Finance Minister Mramor has written to BAMC asking it to fully bring the pay policy in line with the guidelines for executive pay in key state-owned companies.

It subsequently emerged that Mramor met today the non-executive members of the DUTB management board, including the president Lars Nyberg, who informed the finance minister that all payments to non-executive members were fully in line with the government remuneration policy.

Addenda were also reached with the executive directors which bring fixed pay into line with the policy, although the question remains about the performance based part. Mramor had said yesterday that the board must make sure that this is also in line with the government rules.

The opposition United left (ZL) meanwhile called for an extraordinary sessions of the parliamentary Finance and Monetary Policy Committee, the Commission for Public Finance Oversight and the National Assembly as a whole to discuss the issue.

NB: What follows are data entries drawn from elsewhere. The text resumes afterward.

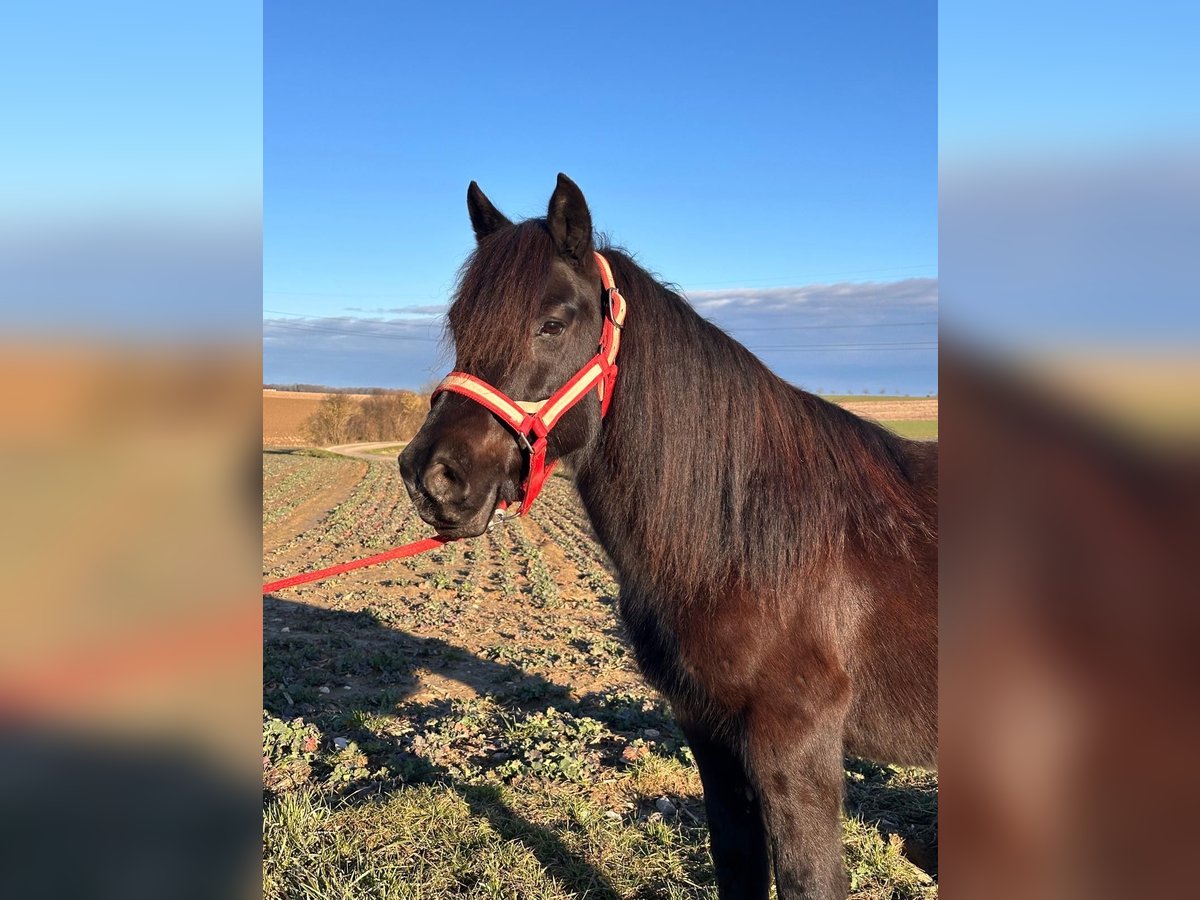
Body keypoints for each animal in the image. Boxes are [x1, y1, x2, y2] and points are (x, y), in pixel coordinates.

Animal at [398, 172, 940, 897]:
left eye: (553, 323)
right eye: (459, 324)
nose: (431, 477)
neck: (742, 541)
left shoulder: (797, 747)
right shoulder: (711, 736)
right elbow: (737, 866)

Its deputy group head Luka Mesec told the press today that the party was critical of the BAMC management for failing to bring remuneration policy in line with the government's guideline. "The management of BAMC would have to step down over this," he added.

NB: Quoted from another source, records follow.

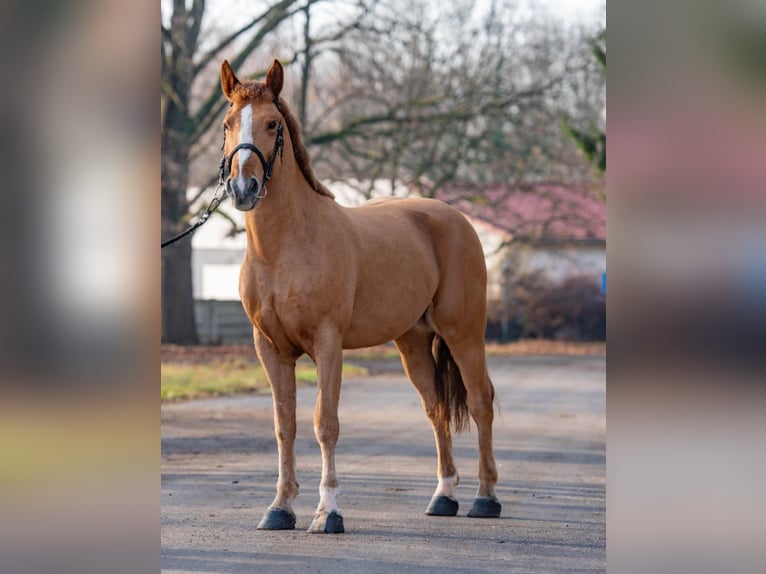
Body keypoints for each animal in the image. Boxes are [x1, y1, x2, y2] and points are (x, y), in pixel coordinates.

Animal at [219, 58, 501, 533]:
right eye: (227, 124)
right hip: (412, 342)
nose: (243, 189)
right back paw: (443, 496)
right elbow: (284, 425)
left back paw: (485, 498)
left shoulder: (328, 343)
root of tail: (455, 218)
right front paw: (280, 507)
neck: (284, 249)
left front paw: (327, 512)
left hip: (463, 333)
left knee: (481, 401)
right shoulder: (270, 348)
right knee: (436, 408)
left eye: (273, 123)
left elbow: (325, 423)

"This is a public institution responsible for EUR 1.8bn in public money," Mesec said, adding that the party wanted to call on the government at the extraordinary sessions to take measures and harmonise the remuneration policy at BAMC within a month.

A section of the coalition is also extremely critical of the developments at BAMC. The coalition Pensioners' Party (DeSUS) said that the BAMC management can no longer be trusted and must therefore be replaced. BAMC has turned into a "state within a state", the party said.

The smallest coalition party, the Social Democrats (SD), meanwhile called for "heightened supervision" at BAMC. MP Matjaž Han said that the coalition and opposition should join forces to take measures.